Tuesday, September 13, 2005

Roberts Bug-Eyed Angry on Civil Rights but Smooth as Silk on Privacy

It's quite interesting to me.

To the extent that Roberts' facade "cracked" at all, it was when he was being questioned about his views about race and civil rights. He got testy, did push-back - in other words, he let a bit of who he really is show through.

Shame that these issues have been largely shunted aside by the majority of folks who put energy into opposing Roberts.



In contrast, from what I am watching, Roberts more than handled the questions about privacy -- perhaps because there is far less of his own writing to slap him around with than there is on the issues relating to people of color and discrimination, so we have to largely take his word for it. Either way, Roberts was smooth as silk (his careful discussion of the limited value of stare decisis when it comes to the high court reviewing constitutional decisions should make crystal clear where he stands) and I predict that his detractors folks have now lost even the tenuous traction his prior work left them on this issue. Indeed, some of the comments above make clear that folks are already buying into his new "I've changed my mind" story.

The best that Roberts could say about his anti-civil rights views when being asked directly about his own words was "you misrepresented me" and "that was my job." He never ONCE said that he'd "changed his mind" "didn't believe personally" in what he was arguing. Nothing. Because it wasn't important enough to anyone for him to have to front, as he had to do on privacy rights.

Yet the issue of civil rights is of so little political value to the vast majority of progressives that we chose to fight harder on Roberts' ambiguous privacy record than we did on his fairly unambiguous civil rights record, which should have made him just as unacceptable but clearly is relatively meaningless to those deciding what is "most important" to progressives.

Oh well, it's only 39,000,000 people.

/shrug

Of course, I predict it will be completely lost on everyone that had we crafted the right primary message of opposition -- which did not shunt away civil rights issues in favor of a singular, completely reproductive rights message -- we might have been able to actually make a dent into the "smooth sailing" that this bug eyed man (bug eyed because when he's angry, his eyes get as big as saucers, in case you haven't noticed) who is about to ascend to the role of Chief Justice is now facing.

But as we all now know, it is not the job of the court to solve society's problems. Your new Chief Justice makes clear. Indeed, the Court has no right to step in to fix these things, according to him.

So it's business as usual again in America at least about some things. And we as progressives let it happen, because of our own tunnelvision about what mattered most.

/sigh

2 Comments:

At 3:45 PM, Blogger Pam Spaulding said...

I was listening to the hearings in the car going home and caught the portion with Roberts doing the "I was a 26 year old" story to deflect having ANY opinion about the Voting Rights Act extension during the Reagan era. He sounded completely disingenuous, but he didn't ever answer as to whether he had personal opinions about anything he worked on.

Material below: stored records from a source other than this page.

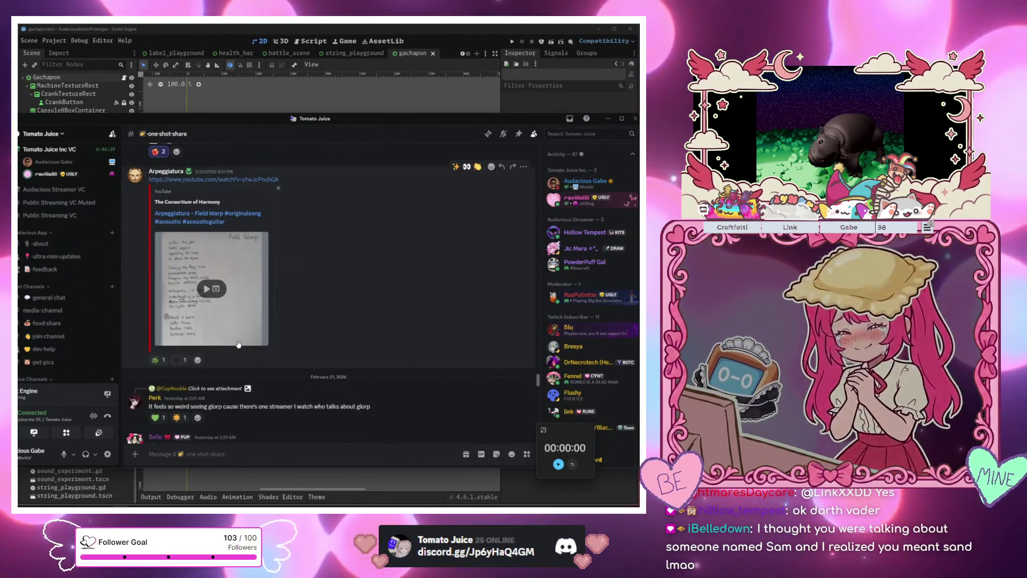
scroll(374, 368, up, 5)
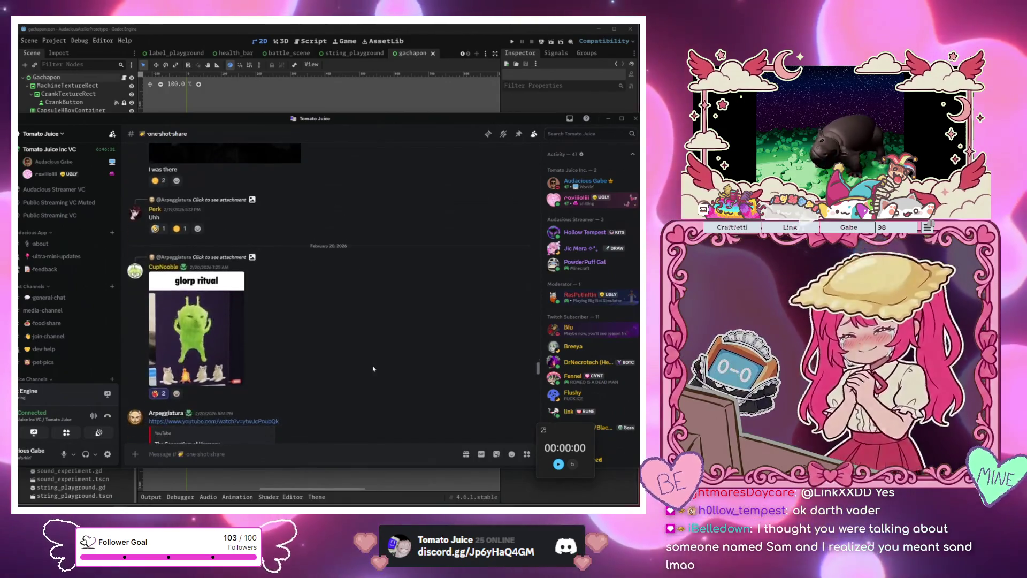
scroll(251, 378, down, 3)
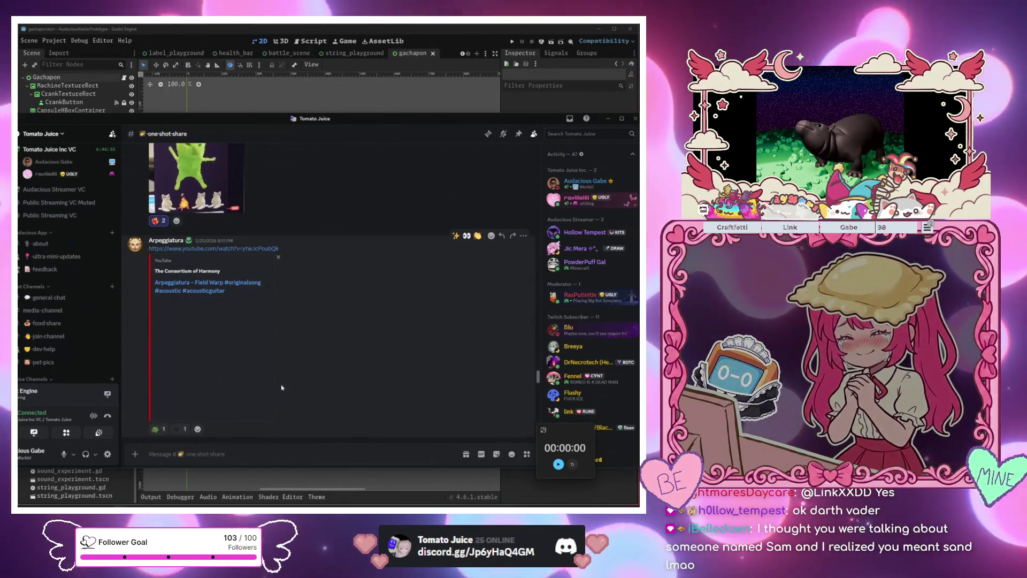
click(250, 377)
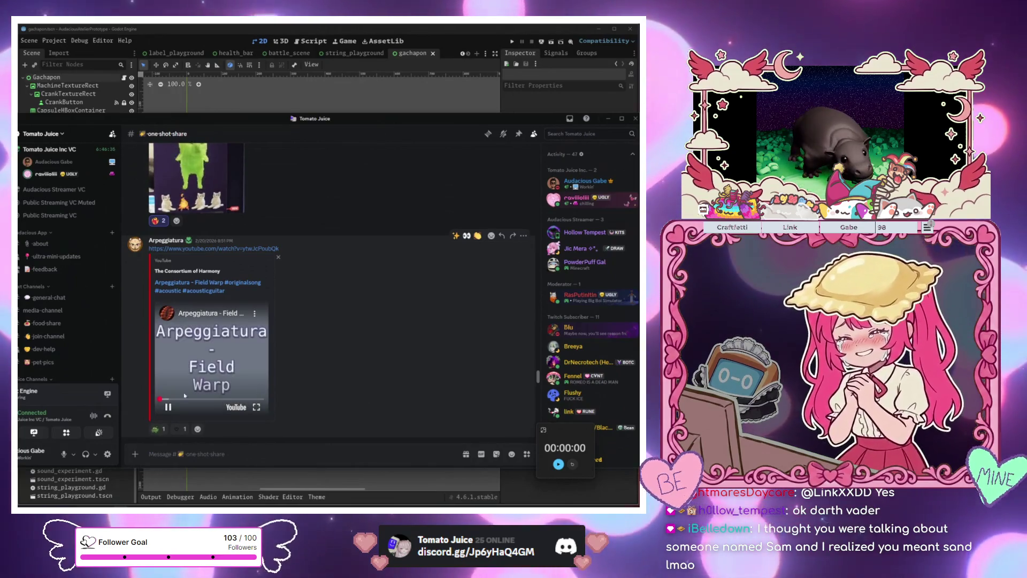
scroll(299, 393, up, 3)
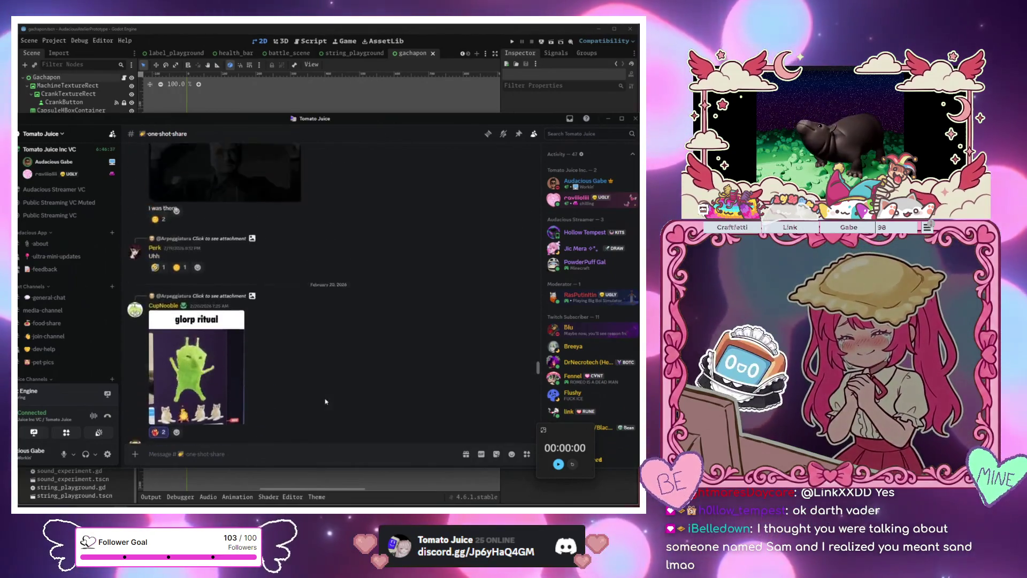
scroll(326, 401, up, 5)
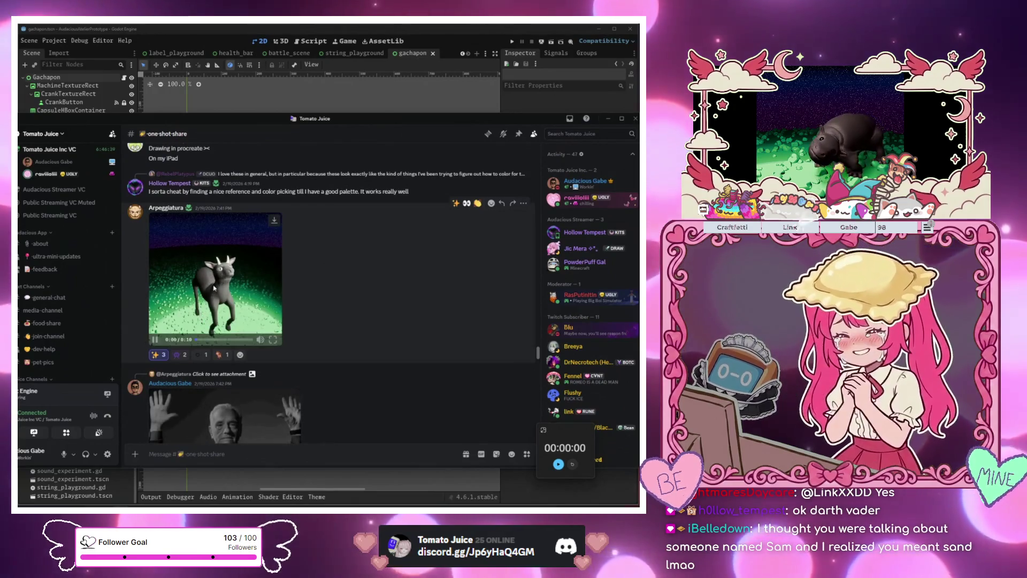
click(214, 287)
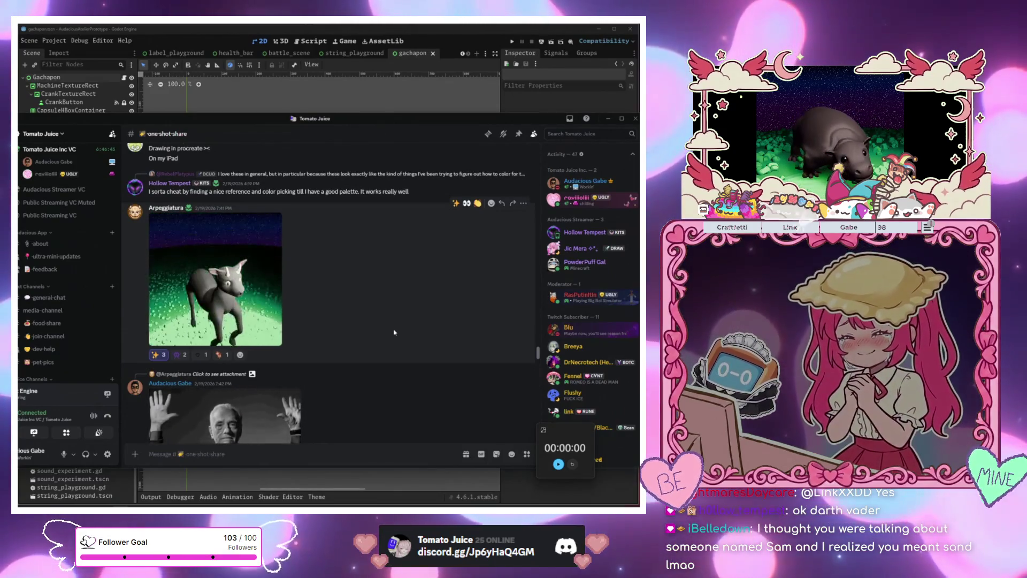
scroll(357, 340, down, 1)
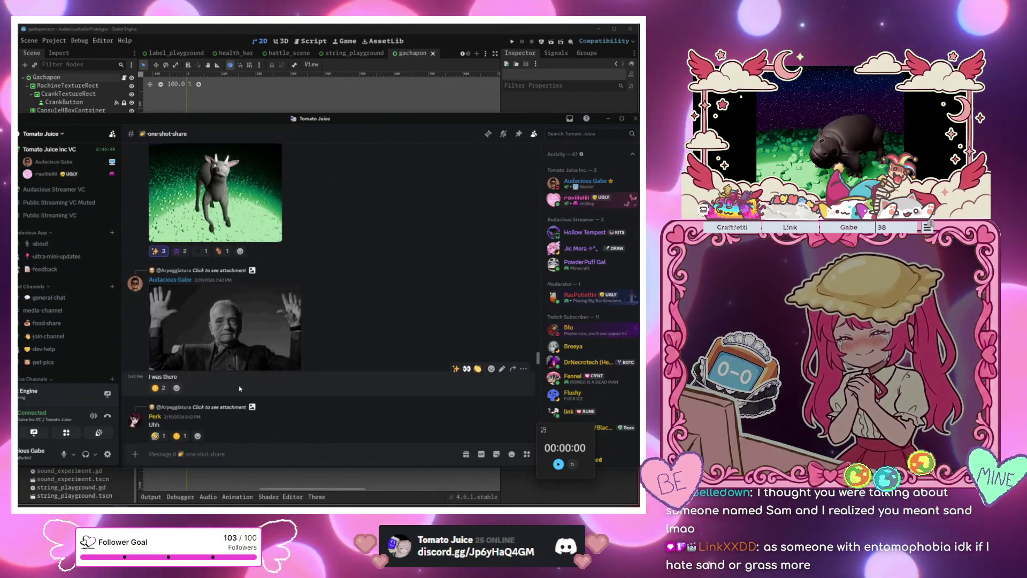
scroll(321, 398, up, 6)
scroll(336, 406, up, 10)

I had to turn it off after that old queen Lindsay Graham starting kissing his ass.

 
At 6:30 AM, Blogger Shanikka said...

You got that right, Pam - he never did express his opinion. Because he didn't have to - it was clear nobody was listening to Ted Kennedy anyway, since the "word on the street" was that it was all about privacy.

Roberts' performance two days in now merely confirms what I always thought: he is the perfect anti-Bork. He is the ultimate stealth judicial candidate, without any opinion that he actually will express. And that's exactly why he was picked. Because nobody will "make him" express a view, stymied as they are by the mythical "convention" that says that a lawyer seeking one of the 9 most coveted jobs for lawyers in the country nonetheless must fail to have any human opinion about anything just in case someday he will have to do his job and make a decision about something. This whole idea of "tabula rasa" jurists was clearly not developed by lawyers, since the entire experience of law school training is grounded in...you guessed it....formulating an opinion LOL.

What a bunch of hooey.

We won't even go there about Lindsay, even though he is a very interesting politician, he's also such a drama queen when he wants to be. He had a real opportunity during both the Clinton impeachment process and the Abu Ghraib morass to break ranks - clearly he's a talented lawyer and has some conscience deep down under all that deep cover. But on the other hand he's closeted as the day is long and clearly gets off on the power he has as a Republican. I have these visions of him coming out on his death bed and apologizing a la George Wallace for having been such a jerk his entire political career.

But then again, I didn't believe George Wallace either. It's real easy to be sorry when one is facing one's maker.